Not only is the IIJA a victory for job creation for union members, it is also a victory for protecting our communities from the worsening impacts of climate change. On average, electric vehicles emit 67% less pollution than conventional internal combustion engine vehicles. Using renewable energy to charge an electric vehicle can completely eliminate its emissions. So, in addition to providing well-paying union jobs, investments in electric vehicles help reduce exhaust air pollution that leads to respiratory, cardiovascular and other health problems, while reducing exhaust emissions. greenhouse gases that are accelerating the climate crisis.
As we continue to improve our public infrastructure to reduce pollution and increase resilience to climate change, we must ensure these efforts are transformative. Leaders must preserve the economic security of workers needed to advance a clean energy economy and sustain it over the long term. Public investments should be coupled with good employment standards, such as project labor agreements and apprenticeship usage requirements. Registered apprenticeship programs are a pipeline to move people into the highly skilled, well-paying, and in-demand occupations created by this transition. These programs strengthen our workforce, teach valuable skills and create opportunities for workers to find a secure place in the middle class or change careers.
Investing in green technology and renewable energy reduces family energy bills, public health issues and pollution while making the electricity grid more reliable.
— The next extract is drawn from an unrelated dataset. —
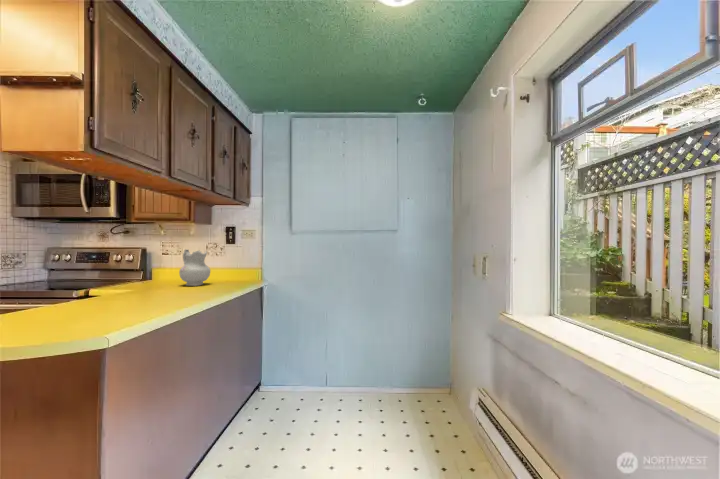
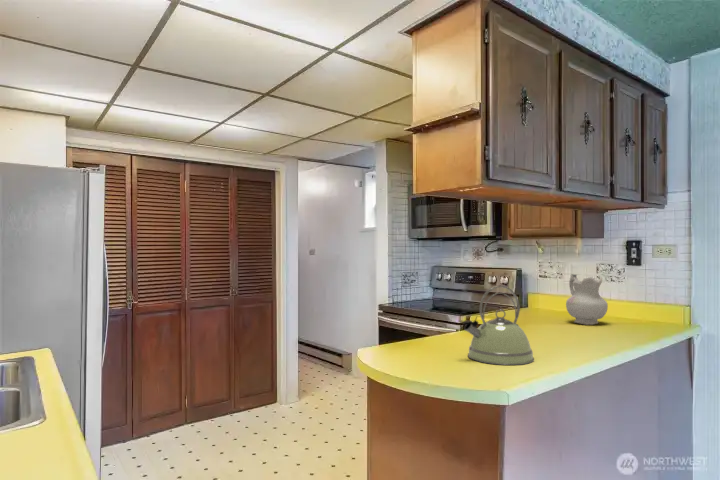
kettle: none [54,254,136,327] -> present [463,286,534,365]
Continued investment in these technologies and the promotion of good employment standards and workforce development programs – such as those found in LD 1969 in Maine, which has now been enacted – will create quality jobs. in clean energy and advance equity in the renewable energy sector. These are imperative to ensure that workers can access these fields, learn the skills of the trade, and earn wages and benefits that will support careers in building and maintaining greener infrastructure.
Justin Walsh is the training director for a local electricians union.